Ferguson continues, boasting about his testimony to the Surface Transportation Board on network disruptions caused by company “mismanagement.” He concludes, “I made it clear then, and now do so once again, that we stand ready to do everything within our power to keep freight moving and to support this country’s supply chain and economy.” In other words, the rail unions “stand ready” to continue to enforce punishing attendance policies, forced overtime and lax safety measures.

In reality, it is not simple “mismanagement” but the profit motive itself which has brought the rail network to the brink of collapse. In spite of mass COVID infections, severe labor shortages, safety issues and delays, the Class I railroads are making record-breaking profits. As far as the shareholders are concerned, the railroads are being managed extremely well.

A real fight for not only better wages and working conditions, but also a rational organization of the railroads and other basic infrastructure, requires a struggle by workers against the profit system. But this is precisely what the unions reject and are directing their energies against. They tell workers that their hands, as well as those of the union, are not only bound by the RLA, but lie to them about its purpose and try to sow illusions in it. In so doing, they are acting as little more than an extension of the courts and the White House over workers.

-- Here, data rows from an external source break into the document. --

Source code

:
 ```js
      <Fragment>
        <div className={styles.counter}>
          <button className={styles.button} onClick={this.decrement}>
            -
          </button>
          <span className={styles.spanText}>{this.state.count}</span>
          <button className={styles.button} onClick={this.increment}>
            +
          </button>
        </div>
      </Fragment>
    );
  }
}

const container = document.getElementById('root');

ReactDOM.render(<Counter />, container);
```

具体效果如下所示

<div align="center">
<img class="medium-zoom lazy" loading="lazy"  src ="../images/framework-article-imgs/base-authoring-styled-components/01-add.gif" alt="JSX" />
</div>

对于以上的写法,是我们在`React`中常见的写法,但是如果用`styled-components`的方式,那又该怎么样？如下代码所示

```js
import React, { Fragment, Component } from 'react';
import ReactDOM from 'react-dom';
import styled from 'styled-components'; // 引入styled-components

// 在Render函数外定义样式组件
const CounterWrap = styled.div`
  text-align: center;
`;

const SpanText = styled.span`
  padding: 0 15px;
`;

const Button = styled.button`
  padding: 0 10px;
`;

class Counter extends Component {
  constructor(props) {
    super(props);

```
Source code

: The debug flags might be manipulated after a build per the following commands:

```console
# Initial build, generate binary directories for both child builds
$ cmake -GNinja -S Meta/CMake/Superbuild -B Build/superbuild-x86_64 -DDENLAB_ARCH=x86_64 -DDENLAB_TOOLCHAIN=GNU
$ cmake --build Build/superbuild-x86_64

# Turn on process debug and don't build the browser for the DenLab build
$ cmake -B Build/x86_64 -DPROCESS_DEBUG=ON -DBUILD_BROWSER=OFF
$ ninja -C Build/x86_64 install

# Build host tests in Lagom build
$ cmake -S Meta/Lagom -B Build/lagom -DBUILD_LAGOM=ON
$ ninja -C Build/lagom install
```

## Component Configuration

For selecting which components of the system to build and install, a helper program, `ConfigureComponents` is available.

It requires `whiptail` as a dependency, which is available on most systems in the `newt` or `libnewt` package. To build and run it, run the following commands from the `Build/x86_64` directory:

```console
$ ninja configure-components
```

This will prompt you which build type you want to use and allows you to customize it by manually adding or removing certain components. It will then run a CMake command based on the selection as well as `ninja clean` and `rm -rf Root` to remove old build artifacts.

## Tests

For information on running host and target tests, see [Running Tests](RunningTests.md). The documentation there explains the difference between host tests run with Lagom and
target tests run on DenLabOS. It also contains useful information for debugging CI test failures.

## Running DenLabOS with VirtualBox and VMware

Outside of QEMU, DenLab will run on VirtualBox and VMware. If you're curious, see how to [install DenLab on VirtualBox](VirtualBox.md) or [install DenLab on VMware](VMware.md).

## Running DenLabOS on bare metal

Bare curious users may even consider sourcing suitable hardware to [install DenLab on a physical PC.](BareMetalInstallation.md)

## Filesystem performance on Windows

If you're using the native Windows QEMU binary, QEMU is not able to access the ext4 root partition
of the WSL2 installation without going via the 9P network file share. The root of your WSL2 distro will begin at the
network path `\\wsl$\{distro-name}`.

Railroaders have no intention of accepting another round of concessions that could destroy not only their livelihoods but the railroads themselves. But this means a fight not only against the railroads but against the pro-company union bureaucracy in SMART-TD and the other rail unions. This requires the formation of a nationwide network of rank-and-file committees to assert rank-and-file control over the process, fan outward for support from other workers, especially dockworkers on the West Coast and to fight for the abolition of the anti-worker RLA once and for all.